The Bálint Hóman Cultural Foundation reaffirmed on Tuesday its intention to erect a controversial statue to Hóman, a notorious anti-semite whose conviction for war crimes was overturned posthumously by the Budapest court this year. The court acted primarily on testimony provided by a member of the so-called Veritas Institute for Historical Research led by revisionist historian Sándor Szakály.
Index.hu reports that a group opposed to the Hóman statue will form a human chain to prevent it being erected.
Speaking at a press conference at the statue site in Székesfehérvár, south of Budapest, Hóman foundation president Gábor Kováts said the foundation “cannot turn away” from its plan.
“Székesfehérvár and its mayor have endured dastardly attacks and threats which are irreconcilable with Bálint Hóman nation-building activities,” Kováts said.
The Hóman foundation will announce later when it will unveil the statue. Originally the date was set for December 29.

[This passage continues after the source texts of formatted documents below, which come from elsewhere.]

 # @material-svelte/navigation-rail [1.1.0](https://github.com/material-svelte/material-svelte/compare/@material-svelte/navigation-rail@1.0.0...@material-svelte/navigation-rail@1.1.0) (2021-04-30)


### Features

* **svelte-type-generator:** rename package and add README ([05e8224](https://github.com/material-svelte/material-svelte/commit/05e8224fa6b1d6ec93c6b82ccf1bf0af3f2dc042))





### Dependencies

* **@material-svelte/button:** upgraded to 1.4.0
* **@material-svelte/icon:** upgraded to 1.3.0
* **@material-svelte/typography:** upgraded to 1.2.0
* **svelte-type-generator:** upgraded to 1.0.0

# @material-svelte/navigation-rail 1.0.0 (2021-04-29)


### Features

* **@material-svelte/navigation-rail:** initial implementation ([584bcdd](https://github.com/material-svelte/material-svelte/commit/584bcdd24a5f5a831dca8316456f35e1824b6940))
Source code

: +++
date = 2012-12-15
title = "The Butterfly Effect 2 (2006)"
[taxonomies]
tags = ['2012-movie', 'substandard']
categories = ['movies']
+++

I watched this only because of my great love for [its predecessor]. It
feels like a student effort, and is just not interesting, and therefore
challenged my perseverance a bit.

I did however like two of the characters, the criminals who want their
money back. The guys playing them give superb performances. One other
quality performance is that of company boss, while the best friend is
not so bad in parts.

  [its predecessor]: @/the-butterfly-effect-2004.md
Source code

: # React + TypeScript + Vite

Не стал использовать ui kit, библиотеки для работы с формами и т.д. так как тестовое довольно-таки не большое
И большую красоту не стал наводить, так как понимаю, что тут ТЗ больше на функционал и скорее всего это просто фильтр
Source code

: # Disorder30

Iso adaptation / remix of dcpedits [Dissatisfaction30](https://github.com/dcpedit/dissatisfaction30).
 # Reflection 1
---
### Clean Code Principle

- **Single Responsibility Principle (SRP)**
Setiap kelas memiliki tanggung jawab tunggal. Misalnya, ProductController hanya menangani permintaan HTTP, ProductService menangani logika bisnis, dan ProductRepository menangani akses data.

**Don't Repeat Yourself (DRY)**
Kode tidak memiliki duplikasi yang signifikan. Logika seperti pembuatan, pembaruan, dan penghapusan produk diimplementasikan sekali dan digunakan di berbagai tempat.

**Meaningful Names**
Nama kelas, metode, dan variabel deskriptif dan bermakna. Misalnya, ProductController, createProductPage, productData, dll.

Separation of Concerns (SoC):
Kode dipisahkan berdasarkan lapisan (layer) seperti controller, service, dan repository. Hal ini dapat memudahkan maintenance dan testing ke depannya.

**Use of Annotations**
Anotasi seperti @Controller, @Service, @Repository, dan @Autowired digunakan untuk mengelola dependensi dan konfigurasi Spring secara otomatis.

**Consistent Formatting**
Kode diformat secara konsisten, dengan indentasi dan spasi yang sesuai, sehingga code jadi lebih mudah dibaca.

Kováts said the foundation will pay back all public funds used to build the statue with the help of a crowdfunding campaign to be launched on Facebook.

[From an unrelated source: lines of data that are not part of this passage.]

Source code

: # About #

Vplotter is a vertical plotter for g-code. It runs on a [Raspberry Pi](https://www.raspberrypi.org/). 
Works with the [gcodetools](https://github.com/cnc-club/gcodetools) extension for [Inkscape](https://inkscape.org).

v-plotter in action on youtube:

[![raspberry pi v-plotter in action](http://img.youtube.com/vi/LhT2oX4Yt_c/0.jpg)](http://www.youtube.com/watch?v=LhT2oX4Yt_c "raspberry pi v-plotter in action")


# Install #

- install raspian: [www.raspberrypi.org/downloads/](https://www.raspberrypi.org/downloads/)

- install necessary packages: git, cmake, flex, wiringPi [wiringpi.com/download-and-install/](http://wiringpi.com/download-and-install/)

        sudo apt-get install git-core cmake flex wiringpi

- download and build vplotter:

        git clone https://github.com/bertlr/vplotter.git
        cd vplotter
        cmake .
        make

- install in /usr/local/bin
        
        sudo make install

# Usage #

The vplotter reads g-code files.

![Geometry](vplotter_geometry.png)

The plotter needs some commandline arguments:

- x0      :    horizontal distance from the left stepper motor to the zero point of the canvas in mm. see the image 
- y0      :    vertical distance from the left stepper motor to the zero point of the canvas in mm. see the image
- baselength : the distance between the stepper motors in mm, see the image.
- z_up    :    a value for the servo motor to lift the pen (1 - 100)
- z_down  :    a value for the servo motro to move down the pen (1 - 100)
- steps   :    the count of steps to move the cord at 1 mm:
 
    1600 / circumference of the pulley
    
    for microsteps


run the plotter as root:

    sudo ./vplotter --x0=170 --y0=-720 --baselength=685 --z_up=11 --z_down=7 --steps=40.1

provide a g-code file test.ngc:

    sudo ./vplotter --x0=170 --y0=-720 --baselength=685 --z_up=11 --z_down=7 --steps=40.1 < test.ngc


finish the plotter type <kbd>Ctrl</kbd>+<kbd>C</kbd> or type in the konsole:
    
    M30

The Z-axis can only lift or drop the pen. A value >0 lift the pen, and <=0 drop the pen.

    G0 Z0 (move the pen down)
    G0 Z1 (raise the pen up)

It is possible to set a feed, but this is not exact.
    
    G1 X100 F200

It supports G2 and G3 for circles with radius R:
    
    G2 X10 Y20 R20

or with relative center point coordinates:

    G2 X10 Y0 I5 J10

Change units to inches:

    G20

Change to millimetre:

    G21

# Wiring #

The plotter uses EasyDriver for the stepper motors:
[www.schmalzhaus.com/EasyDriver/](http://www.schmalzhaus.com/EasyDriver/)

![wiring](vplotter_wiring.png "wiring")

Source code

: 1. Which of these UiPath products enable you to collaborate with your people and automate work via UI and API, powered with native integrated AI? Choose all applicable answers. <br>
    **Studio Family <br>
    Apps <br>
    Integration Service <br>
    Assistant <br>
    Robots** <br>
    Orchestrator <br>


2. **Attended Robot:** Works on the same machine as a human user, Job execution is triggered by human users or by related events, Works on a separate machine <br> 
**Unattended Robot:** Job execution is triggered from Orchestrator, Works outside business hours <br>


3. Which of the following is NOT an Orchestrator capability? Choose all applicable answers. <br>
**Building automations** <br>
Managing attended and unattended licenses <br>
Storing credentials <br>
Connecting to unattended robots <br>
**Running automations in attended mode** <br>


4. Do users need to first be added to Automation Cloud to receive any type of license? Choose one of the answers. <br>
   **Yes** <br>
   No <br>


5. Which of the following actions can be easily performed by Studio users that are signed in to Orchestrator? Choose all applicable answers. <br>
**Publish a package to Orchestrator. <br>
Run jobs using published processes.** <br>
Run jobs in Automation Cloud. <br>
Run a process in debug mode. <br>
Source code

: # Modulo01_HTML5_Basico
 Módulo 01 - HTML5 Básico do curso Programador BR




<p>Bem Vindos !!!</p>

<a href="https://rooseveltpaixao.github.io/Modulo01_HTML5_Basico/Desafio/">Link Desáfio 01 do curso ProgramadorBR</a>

Judit Földi, a Democratic Coalition (DK) city councilwoman, has criticised the foundation for going ahead. She says she and her supporters will form a human chain to halt the statue’s erection.

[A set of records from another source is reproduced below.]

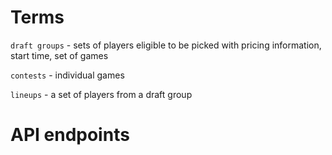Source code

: # Terms

`draft groups` - sets of players eligible to be picked with pricing information, start time, set of games

`contests` - individual games

`lineups` - a set of players from a draft group

# API endpoints
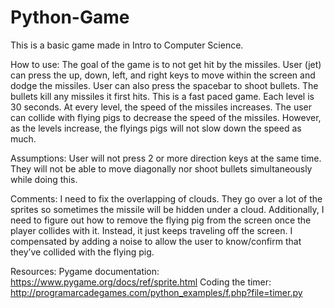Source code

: # Python-Game
This is a basic game made in Intro to Computer Science.

How to use: The goal of the game is to not get hit by the missiles. User (jet) can press the up, down, left, and right keys to move within the screen and dodge the missiles. User can also press the spacebar to shoot bullets. The bullets kill any missiles it first hits. This is a fast paced game. Each level is 30 seconds. At every level, the speed of the missiles increases. The user can collide with flying pigs to decrease the speed of the missiles. However, as the levels increase, the flyings pigs will not slow down the speed as much.

Assumptions: User will not press 2 or more direction keys at the same time. They will not be able to move diagonally nor shoot bullets simultaneously while doing this. 

Comments: I need to fix the overlapping of clouds. They go over a lot of the sprites so sometimes the missile will be hidden under a cloud. Additionally, I need to figure out how to remove the flying pig from the screen once the player collides with it. Instead, it just keeps traveling off the screen. I compensated by adding a noise to allow the user to know/confirm that they’ve collided with the flying pig.

Resources:
Pygame documentation: https://www.pygame.org/docs/ref/sprite.html 
Coding the timer: http://programarcadegames.com/python_examples/f.php?file=timer.py
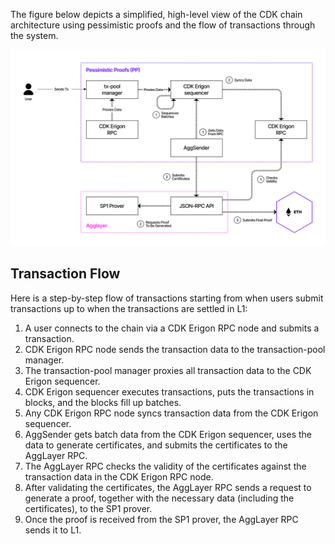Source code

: The figure below depicts a simplified, high-level view of the CDK chain architecture using pessimistic proofs and the flow of transactions through the system.

![Figure: CDK Architecture](../../img/cdk/Pessimistic-proofs-diagram.jpg)

## Transaction Flow

Here is a step-by-step flow of transactions starting from when users submit transactions up to when the transactions are settled in L1:

1. A user connects to the chain via a CDK Erigon RPC node and submits a transaction.
2. CDK Erigon RPC node sends the transaction data to the transaction-pool manager.
3. The transaction-pool manager proxies all transaction data to the CDK Erigon sequencer.
4. CDK Erigon sequencer executes transactions, puts the transactions in blocks, and the blocks fill up batches.
5. Any CDK Erigon RPC node syncs transaction data from the CDK Erigon sequencer.
6. AggSender gets batch data from the CDK Erigon sequencer, uses the data to generate certificates, and submits the certificates to the AggLayer RPC.
7. The AggLayer RPC checks the validity of the certificates against the transaction data in the CDK Erigon RPC node.
8. After validating the certificates, the AggLayer RPC sends a request to generate a proof, together with the necessary data (including the certificates), to the SP1 prover.
9. Once the proof is received from the SP1 prover, the AggLayer RPC sends it to L1.

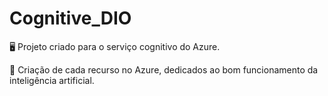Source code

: # Cognitive_DIO

🖥️ Projeto criado para o serviço cognitivo do Azure.

🧠 Criação de cada recurso no Azure, dedicados ao bom funcionamento da inteligência artificial.
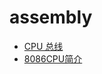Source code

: # assembly

- [CPU 总线](https://www.cnblogs.com/yilang/p/11005532.html)
- [8086CPU简介](https://www.cnblogs.com/BoyXiao/archive/2010/11/20/1882716.html)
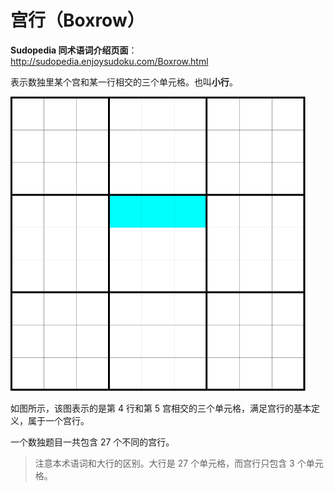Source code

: # 宫行（Boxrow）

**Sudopedia 同术语词介绍页面**：http://sudopedia.enjoysudoku.com/Boxrow.html

表示数独里某个宫和某一行相交的三个单元格。也叫**小行**。

<img src="pic/boxrow.png" style="zoom:50%;" />

如图所示，该图表示的是第 4 行和第 5 宫相交的三个单元格，满足宫行的基本定义，属于一个宫行。

一个数独题目一共包含 27 个不同的宫行。

> 注意本术语词和大行的区别。大行是 27 个单元格，而宫行只包含 3 个单元格。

In the face of strong opposition by domestic and international Jewish organizations, Székesfehérvár’s Fidesz mayor has made a public show of backing away from the project, despite supporting it until last week, and has called on the foundation to return the HUF 2 million grant it received from the city.
Hungarian Jewish organization Tett és Védelem Alapítvány (Deed and Defense Foundation) said it would file a complaint with prosecutors and government offices because of the unlawfully named foundation. Hungarian law forbids foundations from naming themselves after convicted war criminals.